The country also announced that it was canceling all military leave in the aftermath of last month’s terror attack on the Indian financial capital of Mumbai.

India has blamed Pakistani militants for the terrifying three-day siege; Pakistan has demanded that India back this up with better evidence.

Pakistan’s latest moves were seen as a warning that it would retaliate if India launches air or missile strikes against militant targets on Pakistani soil — rather than as an indication that a fourth war was imminent between the two countries.

The reported decision threatens the critical U.S. foreign policy aim of relying on Pakistan’s military in the global battle against terrorism.

President-elect Barack Obama’s campaign promise to turn around the stalemated war in Afghanistan could be the first casualty of Pakistan’s latest moves, and the frustrated American effort to decimate al-Qaida may be the second.

Pakistan’s sudden military shift catches two administrations in mid-transition, presenting Obama with a dangerous spike in tension that his predecessor has been unable to prevent.

As President George W. Bush found out, the United States can’t wage either fight alone and can’t always persuade even well-meaning allies to set aside their own agendas and domestic politics.

To win in Afghanistan rather than merely hold ground, the United States and its allies must find a way to seal off the militants’ redoubts across the forbidding mountainous border with Pakistan. The U.S. can’t do that without Pakistan’s help, and Pakistani and Afghan militants know it.

Bush administration officials have been shuttling to New Delhi and Islamabad for weeks following the terrorist attacks in Mumbai, India, pleading with both sides not to let well-founded suspicions that the attacks originated in Pakistan become an excuse for new conflict. India and Pakistan have fought three wars, and enmity against the other has been an organizing principle for leaders of each nuclear-armed country.

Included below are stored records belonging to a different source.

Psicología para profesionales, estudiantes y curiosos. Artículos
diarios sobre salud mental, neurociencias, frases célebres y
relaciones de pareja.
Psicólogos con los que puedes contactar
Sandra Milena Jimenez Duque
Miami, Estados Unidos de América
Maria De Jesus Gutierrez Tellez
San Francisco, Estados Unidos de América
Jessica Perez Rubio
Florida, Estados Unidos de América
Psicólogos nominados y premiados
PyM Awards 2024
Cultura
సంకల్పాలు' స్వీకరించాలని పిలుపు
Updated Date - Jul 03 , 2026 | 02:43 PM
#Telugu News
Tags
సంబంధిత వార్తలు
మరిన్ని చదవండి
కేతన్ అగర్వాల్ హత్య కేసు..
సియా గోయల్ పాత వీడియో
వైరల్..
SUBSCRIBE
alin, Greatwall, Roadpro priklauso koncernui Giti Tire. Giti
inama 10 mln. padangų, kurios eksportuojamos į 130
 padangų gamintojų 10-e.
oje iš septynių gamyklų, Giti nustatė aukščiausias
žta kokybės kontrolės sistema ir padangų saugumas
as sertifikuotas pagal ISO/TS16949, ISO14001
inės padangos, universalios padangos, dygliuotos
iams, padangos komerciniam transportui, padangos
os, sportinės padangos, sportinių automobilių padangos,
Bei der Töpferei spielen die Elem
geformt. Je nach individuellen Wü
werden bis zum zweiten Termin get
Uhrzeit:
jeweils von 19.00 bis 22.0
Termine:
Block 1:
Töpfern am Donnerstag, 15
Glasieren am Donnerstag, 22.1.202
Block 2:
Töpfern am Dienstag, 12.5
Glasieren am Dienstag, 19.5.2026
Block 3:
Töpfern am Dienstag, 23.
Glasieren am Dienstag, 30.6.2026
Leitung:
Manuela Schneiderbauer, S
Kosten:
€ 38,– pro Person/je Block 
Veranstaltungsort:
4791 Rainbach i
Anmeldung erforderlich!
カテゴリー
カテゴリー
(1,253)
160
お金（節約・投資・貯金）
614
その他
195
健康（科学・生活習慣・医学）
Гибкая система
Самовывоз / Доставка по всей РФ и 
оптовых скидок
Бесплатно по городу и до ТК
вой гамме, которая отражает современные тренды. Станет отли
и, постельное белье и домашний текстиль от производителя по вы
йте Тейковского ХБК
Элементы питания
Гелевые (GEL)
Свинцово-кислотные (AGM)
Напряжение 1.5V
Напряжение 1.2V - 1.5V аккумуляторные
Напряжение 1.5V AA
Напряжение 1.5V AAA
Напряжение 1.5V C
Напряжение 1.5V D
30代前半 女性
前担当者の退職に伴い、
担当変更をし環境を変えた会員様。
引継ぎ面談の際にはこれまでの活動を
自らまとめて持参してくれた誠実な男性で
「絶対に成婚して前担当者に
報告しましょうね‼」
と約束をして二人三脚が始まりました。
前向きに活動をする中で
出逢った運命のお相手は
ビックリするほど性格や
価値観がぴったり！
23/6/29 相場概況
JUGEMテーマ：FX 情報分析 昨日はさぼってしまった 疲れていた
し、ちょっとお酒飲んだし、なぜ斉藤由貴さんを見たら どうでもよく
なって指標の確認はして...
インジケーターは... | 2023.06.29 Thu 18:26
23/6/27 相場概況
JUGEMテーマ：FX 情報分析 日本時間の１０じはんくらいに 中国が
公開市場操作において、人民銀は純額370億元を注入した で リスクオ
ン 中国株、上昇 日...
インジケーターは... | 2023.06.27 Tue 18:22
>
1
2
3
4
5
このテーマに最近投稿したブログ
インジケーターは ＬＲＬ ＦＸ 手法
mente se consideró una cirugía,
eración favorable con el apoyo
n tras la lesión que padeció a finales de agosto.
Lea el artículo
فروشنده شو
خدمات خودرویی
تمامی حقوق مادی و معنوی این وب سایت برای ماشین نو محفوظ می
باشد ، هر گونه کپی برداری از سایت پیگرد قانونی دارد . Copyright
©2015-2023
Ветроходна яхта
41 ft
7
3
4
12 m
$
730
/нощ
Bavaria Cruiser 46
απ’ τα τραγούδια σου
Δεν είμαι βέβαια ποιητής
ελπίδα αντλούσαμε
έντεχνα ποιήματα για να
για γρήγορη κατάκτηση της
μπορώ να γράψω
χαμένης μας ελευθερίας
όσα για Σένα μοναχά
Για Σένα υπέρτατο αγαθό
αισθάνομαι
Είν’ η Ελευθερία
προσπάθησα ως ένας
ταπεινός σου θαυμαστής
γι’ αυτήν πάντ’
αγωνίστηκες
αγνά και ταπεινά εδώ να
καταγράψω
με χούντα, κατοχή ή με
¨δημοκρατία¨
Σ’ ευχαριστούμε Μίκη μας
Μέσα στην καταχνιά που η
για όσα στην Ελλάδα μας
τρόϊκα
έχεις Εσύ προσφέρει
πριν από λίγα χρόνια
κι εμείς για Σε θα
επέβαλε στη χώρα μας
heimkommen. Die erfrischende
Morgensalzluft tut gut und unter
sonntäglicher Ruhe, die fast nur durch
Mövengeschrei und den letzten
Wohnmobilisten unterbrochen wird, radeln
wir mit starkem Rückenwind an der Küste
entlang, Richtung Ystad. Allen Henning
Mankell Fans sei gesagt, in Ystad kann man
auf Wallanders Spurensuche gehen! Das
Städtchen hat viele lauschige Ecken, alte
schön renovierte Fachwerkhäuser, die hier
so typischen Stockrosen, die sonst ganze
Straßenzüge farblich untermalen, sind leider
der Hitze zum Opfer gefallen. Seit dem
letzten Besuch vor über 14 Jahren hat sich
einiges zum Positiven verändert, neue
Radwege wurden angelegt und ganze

If Pakistan yanks fighting forces away from what the U.S. considers the good war against terrorism in the tribal areas bordering Afghanistan, it will bear out U.S. fears of a ripple effect and show how easily militants can exploit the old rivalry.

“We hope that both sides will avoid taking steps that will unnecessarily raise tensions during these already tense times,” White House spokesman Gordon Johndroe said Friday.

“It would be really disastrous at this point if there was even a mini-war, because Pakistan is already overwhelmed with what’s going on domestically,” said Frederick Barton, a security expert at the Center for Strategic and International Studies.

“They really have lost their ability to control large parts of their country,” he said.

U.S. intelligence and military officials were still trying to determine if the reported troop movements were true, and, if so, what Pakistan’s intent may be. And they cautioned that the reports may be aimed more as a warning to India not to launch missile strikes against militant targets on its territory.